Ma perché, vi starete chiedendo, a quest’illustre assassino è stata recisa la testa e si è deciso di preservarla? Non vi fu alcun intento morale o macabro fine a sé stesso. Semplicemente, in quel periodo (prima metà dell’Ottocento) andava di moda una novella disciplina scientifica (che oggi definiamo pseudoscientifica) chiamata “frenologia”. Forse un giorno scriverò un articolo al riguardo, per ora, in breve, vi dirò che la frenologia postulava che le varie parti del cranio e del cervello fossero collegate a particolari emozioni, inclinazioni, pensieri, e che quindi si potesse stabilire una correlazione tra forma esteriore del capo e personalità dell’individuo. Se per esempio avete mai sentito dire che una persona dalla fronte alta è intelligente… Ecco, è una sciocchezza nata all’epoca, e forse non sarete sorpresi di sapere che l’inventore della frenologia, Franz Joseph Gall, da quanto si vede nei ritratti dell’epoca, aveva proprio la fronte alta.
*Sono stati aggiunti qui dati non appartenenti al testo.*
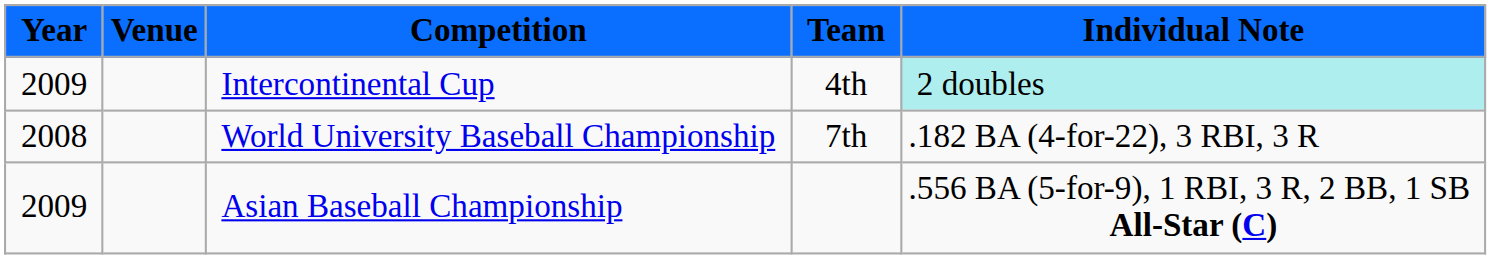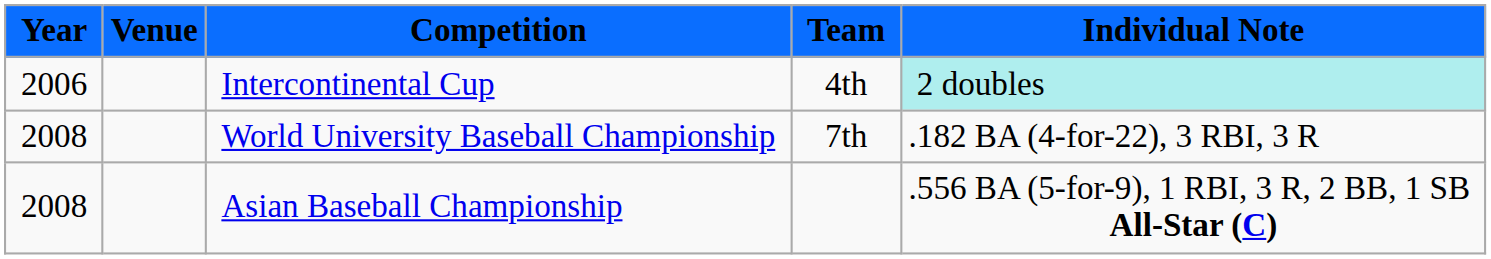Intercontinental Cup | Year: 2009 -> 2006
Asian Baseball Championship | Year: 2009 -> 2008
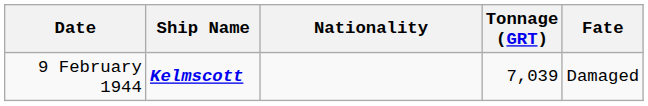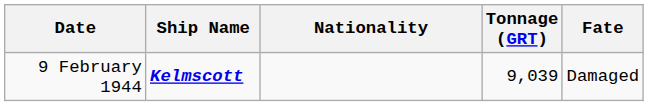9 February 1944 | Tonnage (GRT): 7,039 -> 9,039
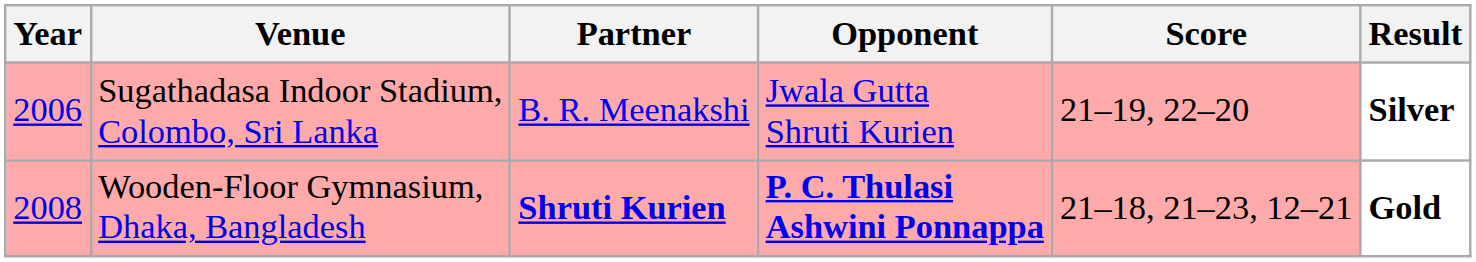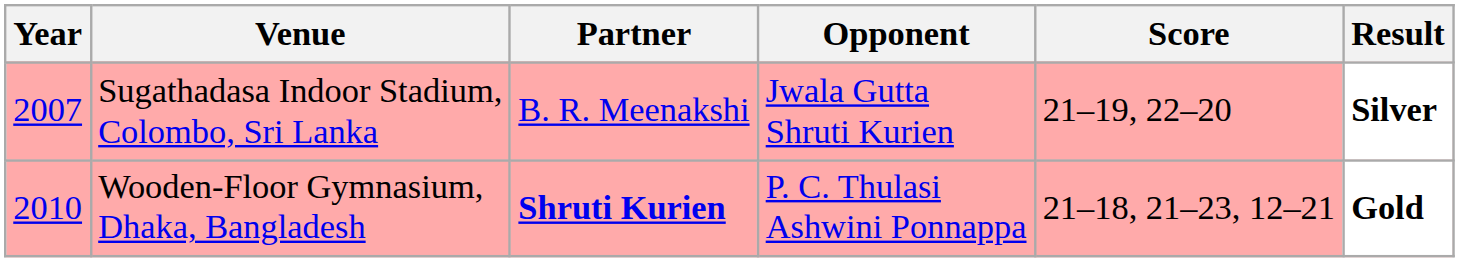Sugathadasa Indoor Stadium, Colombo, Sri Lanka | Year: 2006 -> 2007
Wooden-Floor Gymnasium, Dhaka, Bangladesh | Year: 2008 -> 2010
Wooden-Floor Gymnasium, Dhaka, Bangladesh | Opponent: bold -> normal
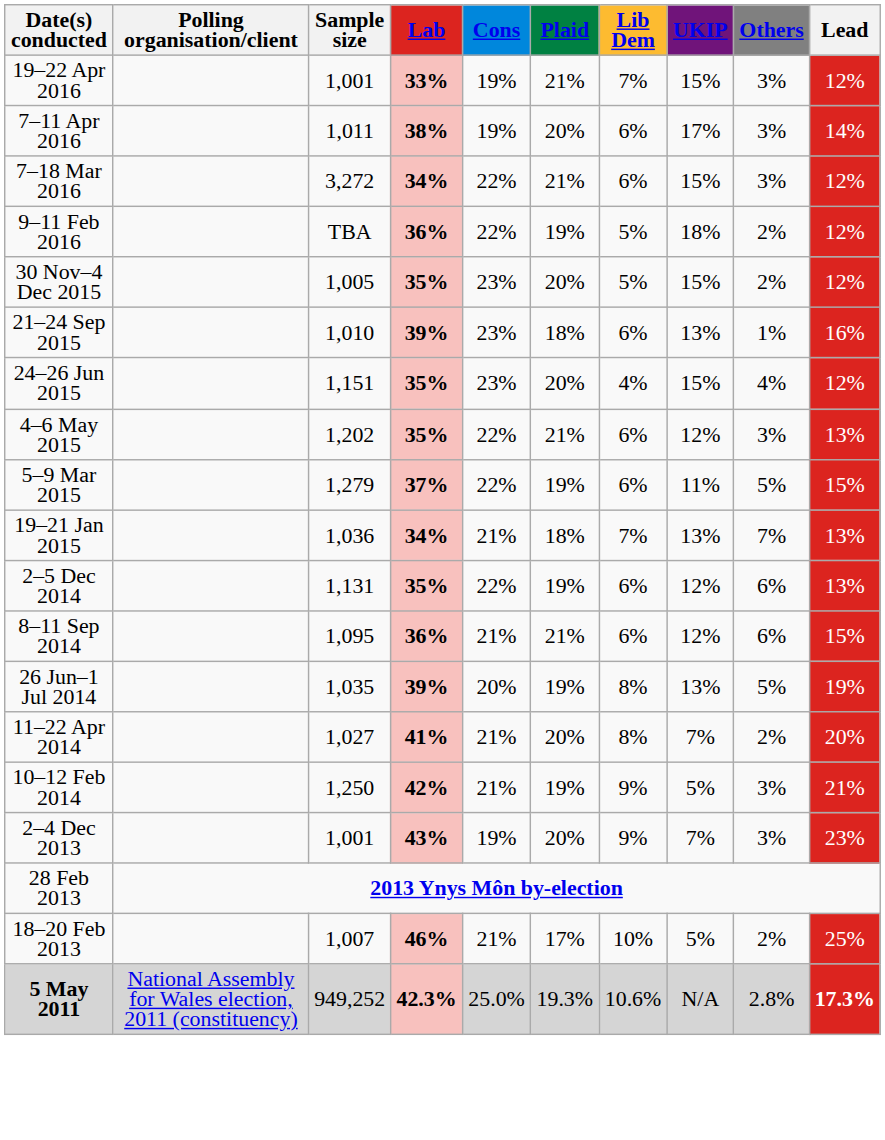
In ogni caso, se oggi sappiamo che la frenologia è una panzana, all’epoca era legittimo verificarne le asserzioni, e Diogo venne considerato un ottimo esempio di studio, giacché era malvagio, perverso oltre ogni dire, e quindi esaminandone il cranio avrebbero certamente trovato i segni della sua natura abietta.

Quindi, direte voi, la sua testa sarà stata esaminata… Non proprio. L’idea era quella di conservarla e poi di aprirla, tagliuzzarla, al fine di studiarne il cranio, ma ciò non è mai stato fatto: la frenologia perse credibilità proprio in quegli anni e nessuno volle fare questo lavoro sporco, ritenuto inutile. Gli unici studî effettuati su questa testa sono stati superficiali, l’unico degno di nota venne condotto dal medico Francisco Ferraz de Macedo nel 1886, che concluse che un trauma cranico riportato quando era caduto da cavallo da bambino potesse aver influito sulla personalità dell’individuo. Questa è l’unica conclusione a cui sono giunti, peraltro una quarantina d’anni dopo il decesso dell’assassino.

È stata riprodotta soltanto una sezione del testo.